_Work to complete_. In the listing that follows, the range to quote begins at the line that has "test results |" and ends after the line that has "flaky tests |"; quote it verbatim and add nothing.

** Opening Supplied data block **

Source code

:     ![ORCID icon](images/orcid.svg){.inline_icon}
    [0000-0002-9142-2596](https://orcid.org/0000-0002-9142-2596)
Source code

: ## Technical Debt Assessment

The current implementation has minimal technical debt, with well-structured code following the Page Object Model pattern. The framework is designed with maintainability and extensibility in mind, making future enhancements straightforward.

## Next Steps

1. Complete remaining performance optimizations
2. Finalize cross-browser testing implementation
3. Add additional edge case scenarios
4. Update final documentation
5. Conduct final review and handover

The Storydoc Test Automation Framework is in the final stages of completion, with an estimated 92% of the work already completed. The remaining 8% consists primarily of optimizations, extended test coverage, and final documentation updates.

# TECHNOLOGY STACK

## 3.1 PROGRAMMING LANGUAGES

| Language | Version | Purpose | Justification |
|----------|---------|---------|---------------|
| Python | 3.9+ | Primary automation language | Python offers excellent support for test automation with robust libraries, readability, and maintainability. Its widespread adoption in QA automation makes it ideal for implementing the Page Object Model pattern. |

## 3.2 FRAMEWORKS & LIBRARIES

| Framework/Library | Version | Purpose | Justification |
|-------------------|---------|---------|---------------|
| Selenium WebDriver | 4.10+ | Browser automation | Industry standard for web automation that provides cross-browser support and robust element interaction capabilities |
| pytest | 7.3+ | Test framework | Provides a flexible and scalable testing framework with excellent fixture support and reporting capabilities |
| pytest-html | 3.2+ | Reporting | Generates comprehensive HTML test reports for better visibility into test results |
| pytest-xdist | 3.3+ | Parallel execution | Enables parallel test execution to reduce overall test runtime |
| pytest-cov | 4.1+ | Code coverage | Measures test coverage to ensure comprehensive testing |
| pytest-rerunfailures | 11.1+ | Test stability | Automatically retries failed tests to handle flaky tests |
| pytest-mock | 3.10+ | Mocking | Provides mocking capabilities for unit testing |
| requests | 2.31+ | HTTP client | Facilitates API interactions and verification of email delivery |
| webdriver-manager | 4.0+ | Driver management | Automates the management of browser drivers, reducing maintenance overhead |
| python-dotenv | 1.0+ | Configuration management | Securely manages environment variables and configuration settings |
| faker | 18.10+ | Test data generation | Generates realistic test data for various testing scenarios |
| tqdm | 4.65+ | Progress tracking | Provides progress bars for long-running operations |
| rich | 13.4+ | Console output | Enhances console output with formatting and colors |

** Closing Supplied data block **

_Task output_.
| pytest-html | 3.2+ | Reporting | Generates comprehensive HTML test reports for better visibility into test results |
| pytest-xdist | 3.3+ | Parallel execution | Enables parallel test execution to reduce overall test runtime |
| pytest-cov | 4.1+ | Code coverage | Measures test coverage to ensure comprehensive testing |
| pytest-rerunfailures | 11.1+ | Test stability | Automatically retries failed tests to handle flaky tests |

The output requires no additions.